St Paul's Way Trust School is a comprehensive co-educational all-through school and sixth form located in the Bow Common area of the London Borough of Tower Hamlets, England.

The School became a Foundation Trust School in March 2010. The Foundation Trust comprised Queen Mary, University of London, King's College London, University of East London, University of Warwick, Catlin Group Limited, London Borough of Tower Hamlets, and Tower Hamlets NHS.

In March 2013 Ofsted described the school as outstanding in every category. It commended the school for its "relentless pursuit of scholarship and excellence". This follows a sustained and rapid improvement in GCSE results that ranked the school amongst the 'most improved schools in England' for 3 consecutive years.

The School moved into a new building in January 2011. It is a Faraday Science Specialist School, which also specialises in Visual and Performing Arts. Its academic Sixth Form opened in September 2011.

The school began admitting primary-age children in September 2014.

St Paul's Way Trust School converted to academy status in September 2016 and is now sponsored by the University Schools Trust.

==Grounds and facilities==
St Paul's Way Trust School, a flagship new built school, is part of the Building Schools for the Future (BSF) program.
The building's innovative design received a number of awards and nominations:
1. Winner of the "London Planning Awards 2011/2012 – Best Built Project – Community Scale Scheme"
2. Winner of a “Civic Trust Award 2013 Commendation"
3. Longlisted in the "World Architecture News – Education Sector 2010"
4. Shortlisted in the “RIBA London 2012 Awards"

Facilities, open to the community, include a public library, a theatre, and a large public sports provision.

The area surrounding the school has recently undergone a major improvement thanks to the work done by the St Paul's Way Transformation Project, of which the school is a member.

===Research Centre===
The St Paul's Way Trust Research Centre has two new research laboratories, a classroom teaching space, and other flexible multi-use spaces, suitable for the development of high-level research work by VI Form students. The space is suitable for conducting undergraduate-style tasks and projects.

==Sixth form==
The school operates a sixth-form provision in consortium with Bow School, Langdon Park School, and Mulberry Stepney Green Maths, Computing, and Science College. The sixth form consortium is known as Sixth Form East.

==History==
The school opened as St Paul's Road School in 1873, the building being on the junction of Bow Common Lane and the then St Paul's Road; Bow Common Lane in 1900 became the border of the Poplar and Stepney Borough Councils. By the 1950s it was a "central school" using five separate locations.

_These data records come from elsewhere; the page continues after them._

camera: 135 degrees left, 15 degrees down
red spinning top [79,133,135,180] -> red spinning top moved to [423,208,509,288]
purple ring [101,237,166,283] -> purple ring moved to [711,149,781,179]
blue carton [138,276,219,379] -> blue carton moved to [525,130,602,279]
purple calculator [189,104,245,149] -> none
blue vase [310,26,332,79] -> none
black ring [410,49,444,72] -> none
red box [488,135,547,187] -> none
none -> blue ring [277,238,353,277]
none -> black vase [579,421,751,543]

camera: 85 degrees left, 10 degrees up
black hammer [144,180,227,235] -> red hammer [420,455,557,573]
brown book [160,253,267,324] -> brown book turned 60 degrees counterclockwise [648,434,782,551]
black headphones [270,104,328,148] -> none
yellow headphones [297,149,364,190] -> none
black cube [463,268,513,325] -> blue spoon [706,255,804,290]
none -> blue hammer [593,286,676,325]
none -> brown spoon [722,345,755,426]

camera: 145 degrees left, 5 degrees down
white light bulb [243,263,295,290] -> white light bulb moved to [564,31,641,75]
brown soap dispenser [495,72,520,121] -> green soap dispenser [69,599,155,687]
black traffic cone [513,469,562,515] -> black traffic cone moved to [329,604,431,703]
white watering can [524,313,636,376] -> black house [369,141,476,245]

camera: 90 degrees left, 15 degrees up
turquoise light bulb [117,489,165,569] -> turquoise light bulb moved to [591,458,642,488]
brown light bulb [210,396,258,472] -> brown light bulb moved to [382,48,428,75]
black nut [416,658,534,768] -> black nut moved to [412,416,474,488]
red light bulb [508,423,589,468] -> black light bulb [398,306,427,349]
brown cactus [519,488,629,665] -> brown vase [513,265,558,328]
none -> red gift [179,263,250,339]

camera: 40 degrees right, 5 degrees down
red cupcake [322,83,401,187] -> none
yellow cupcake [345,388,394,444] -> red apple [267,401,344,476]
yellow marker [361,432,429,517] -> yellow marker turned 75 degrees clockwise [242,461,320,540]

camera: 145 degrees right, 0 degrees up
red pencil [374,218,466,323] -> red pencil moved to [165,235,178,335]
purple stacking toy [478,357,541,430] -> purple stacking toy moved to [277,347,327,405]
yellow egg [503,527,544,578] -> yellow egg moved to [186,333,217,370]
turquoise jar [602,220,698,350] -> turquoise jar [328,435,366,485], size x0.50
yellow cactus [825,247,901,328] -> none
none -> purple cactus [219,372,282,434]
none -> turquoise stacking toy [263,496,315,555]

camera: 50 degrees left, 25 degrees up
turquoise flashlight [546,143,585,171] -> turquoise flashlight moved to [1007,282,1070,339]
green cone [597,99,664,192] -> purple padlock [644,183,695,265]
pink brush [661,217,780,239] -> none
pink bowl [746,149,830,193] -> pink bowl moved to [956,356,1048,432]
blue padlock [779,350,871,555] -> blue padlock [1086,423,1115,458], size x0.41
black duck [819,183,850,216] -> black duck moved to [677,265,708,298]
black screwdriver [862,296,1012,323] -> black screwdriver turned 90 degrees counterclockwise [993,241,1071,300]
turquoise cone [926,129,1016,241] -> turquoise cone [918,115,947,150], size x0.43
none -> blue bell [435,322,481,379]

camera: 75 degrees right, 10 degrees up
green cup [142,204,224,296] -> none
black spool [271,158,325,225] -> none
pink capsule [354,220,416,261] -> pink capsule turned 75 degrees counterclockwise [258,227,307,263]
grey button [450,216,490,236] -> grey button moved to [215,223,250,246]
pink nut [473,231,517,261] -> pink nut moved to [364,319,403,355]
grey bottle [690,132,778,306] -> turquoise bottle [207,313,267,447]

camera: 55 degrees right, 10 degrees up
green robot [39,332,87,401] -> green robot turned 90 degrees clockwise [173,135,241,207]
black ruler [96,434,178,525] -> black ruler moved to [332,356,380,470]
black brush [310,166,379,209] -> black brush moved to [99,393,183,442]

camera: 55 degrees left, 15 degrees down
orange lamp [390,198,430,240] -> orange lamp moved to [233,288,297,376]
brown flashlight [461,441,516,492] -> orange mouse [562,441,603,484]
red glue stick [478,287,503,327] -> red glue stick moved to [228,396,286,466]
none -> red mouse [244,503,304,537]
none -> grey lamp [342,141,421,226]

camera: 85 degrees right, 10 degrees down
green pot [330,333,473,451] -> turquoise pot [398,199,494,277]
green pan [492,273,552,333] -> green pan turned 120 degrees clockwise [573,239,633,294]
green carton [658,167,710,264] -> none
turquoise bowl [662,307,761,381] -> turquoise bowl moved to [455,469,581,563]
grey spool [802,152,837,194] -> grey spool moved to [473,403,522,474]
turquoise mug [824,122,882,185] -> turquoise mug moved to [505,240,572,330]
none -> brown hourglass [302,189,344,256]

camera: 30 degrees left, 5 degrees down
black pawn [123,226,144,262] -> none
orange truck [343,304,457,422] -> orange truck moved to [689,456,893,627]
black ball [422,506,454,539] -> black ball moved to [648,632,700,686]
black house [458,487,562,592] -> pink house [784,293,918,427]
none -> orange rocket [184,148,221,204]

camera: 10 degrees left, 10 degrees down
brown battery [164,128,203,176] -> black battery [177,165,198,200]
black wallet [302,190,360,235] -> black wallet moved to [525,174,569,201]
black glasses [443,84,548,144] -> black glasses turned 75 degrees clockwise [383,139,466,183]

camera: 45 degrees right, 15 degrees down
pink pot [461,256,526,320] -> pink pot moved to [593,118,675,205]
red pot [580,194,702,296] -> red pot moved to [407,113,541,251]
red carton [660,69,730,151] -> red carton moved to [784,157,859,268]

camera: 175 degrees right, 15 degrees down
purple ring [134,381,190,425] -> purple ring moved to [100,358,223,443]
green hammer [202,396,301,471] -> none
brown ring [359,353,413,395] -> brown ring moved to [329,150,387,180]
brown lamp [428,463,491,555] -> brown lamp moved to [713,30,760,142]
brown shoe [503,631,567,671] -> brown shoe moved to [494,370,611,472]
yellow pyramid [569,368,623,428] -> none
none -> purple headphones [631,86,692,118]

In the 1960s the school was merged with Millwall Central School and Southern Grove School. Millwall Central School in Glengall Grove is now the Cubitt Town Primary School and the Southern Grove School is now the borough's Professional Development Centre. The merger with the Millwall Central School meant that there were no secondary schools left on the Isle of Dogs, at a time when the Island population was increasing as a result of the building of the Samuda and St Johns Estates in Cubitt Town and the Barkantine Estate in Millwall. St Paul's Way, therefore, became the main choice of school for Islanders until the new George Green School opened in Cubitt Town in September 1975. This led to the school becoming heavily over-subscribed.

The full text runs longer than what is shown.